Data listing:
+ + + + +

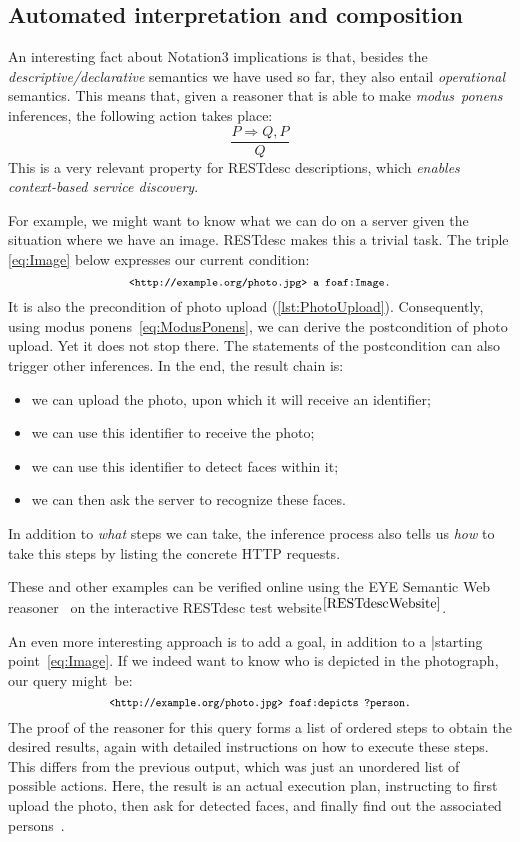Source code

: \documentclass[smallextended]{svjour3}
\begin{document}
{\subsection{Automated interpretation and composition}
\label{Composition}
An interesting fact about Notation3 implications is that, besides the \emph{descriptive/declarative} semantics we have used so far, they also entail \emph{operational} semantics. This means that, given a reasoner that is able to make \emph{modus~ponens} inferences, the following action takes place:
\begin{equation}\label{eq:ModusPonens}
    \frac{P \Rightarrow Q, P}{Q}
\end{equation}
This is a very relevant property for RESTdesc descriptions, which \emph{enables context-based service discovery}.

For example, we might want to know what we can do on a server given the situation where we have an image. RESTdesc makes this a trivial task. The triple \ref{eq:Image} below expresses our current condition:
\begin{equation} \label{eq:Image}
    {\fontsize{8}{10}\texttt{<http://example.org/photo.jpg> a foaf:Image.}}
\end{equation}
It is also the precondition of photo upload (\autoref{lst:PhotoUpload}). Consequently, using modus ponens~\ref{eq:ModusPonens}, we can derive the postcondition of photo upload. Yet it does not stop there. The statements of the postcondition can also trigger other inferences. In the end, the result chain is:
\begin{itemize}
\item we can upload the photo, upon which it will receive an identifier;
\item we can use this identifier to receive the photo;
\item we can use this identifier to detect faces within it;
\item we can then ask the server to recognize these faces.
\end{itemize}
In addition to \emph{what} steps we can take, the inference process also tells us \emph{how} to take this steps by listing the concrete HTTP requests.

These and other examples can be verified online using the EYE Semantic Web reasoner~\cite{Euler} on the interactive RESTdesc test website$^{\ref{RESTdescWebsite}}$.

An even more interesting approach is to add a goal, in addition to a |starting point~\ref{eq:Image}. If we indeed want to know who is depicted in the photograph, our query might~be:
\begin{equation*}
    \fontsize{7.8}{10}\texttt{<http://example.org/photo.jpg> foaf:depicts ?person.}
\end{equation*}
The proof of the reasoner for this query forms a list of ordered steps to obtain the desired results, again with detailed instructions on how to execute these steps. This differs from the previous output, which was just an unordered list of possible actions. Here, the result is an actual execution plan, instructing to first upload the photo, then ask for detected faces, and finally find out the associated persons~\cite{Verborgh:2011p4792}.

}
\end{document}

+ + + + +

What you have to do: Once the pictures are set aside, repeat the remaining data word for word.

Result of the exercise:
Source code

: \documentclass[smallextended]{svjour3}
\begin{document}
{\subsection{Automated interpretation and composition}
\label{Composition}
An interesting fact about Notation3 implications is that, besides the \emph{descriptive/declarative} semantics we have used so far, they also entail \emph{operational} semantics. This means that, given a reasoner that is able to make \emph{modus~ponens} inferences, the following action takes place:
\begin{equation}\label{eq:ModusPonens}
    \frac{P \Rightarrow Q, P}{Q}
\end{equation}
This is a very relevant property for RESTdesc descriptions, which \emph{enables context-based service discovery}.

For example, we might want to know what we can do on a server given the situation where we have an image. RESTdesc makes this a trivial task. The triple \ref{eq:Image} below expresses our current condition:
\begin{equation} \label{eq:Image}
    {\fontsize{8}{10}\texttt{<http://example.org/photo.jpg> a foaf:Image.}}
\end{equation}
It is also the precondition of photo upload (\autoref{lst:PhotoUpload}). Consequently, using modus ponens~\ref{eq:ModusPonens}, we can derive the postcondition of photo upload. Yet it does not stop there. The statements of the postcondition can also trigger other inferences. In the end, the result chain is:
\begin{itemize}
\item we can upload the photo, upon which it will receive an identifier;
\item we can use this identifier to receive the photo;
\item we can use this identifier to detect faces within it;
\item we can then ask the server to recognize these faces.
\end{itemize}
In addition to \emph{what} steps we can take, the inference process also tells us \emph{how} to take this steps by listing the concrete HTTP requests.

These and other examples can be verified online using the EYE Semantic Web reasoner~\cite{Euler} on the interactive RESTdesc test website$^{\ref{RESTdescWebsite}}$.

An even more interesting approach is to add a goal, in addition to a |starting point~\ref{eq:Image}. If we indeed want to know who is depicted in the photograph, our query might~be:
\begin{equation*}
    \fontsize{7.8}{10}\texttt{<http://example.org/photo.jpg> foaf:depicts ?person.}
\end{equation*}
The proof of the reasoner for this query forms a list of ordered steps to obtain the desired results, again with detailed instructions on how to execute these steps. This differs from the previous output, which was just an unordered list of possible actions. Here, the result is an actual execution plan, instructing to first upload the photo, then ask for detected faces, and finally find out the associated persons~\cite{Verborgh:2011p4792}.

}
\end{document}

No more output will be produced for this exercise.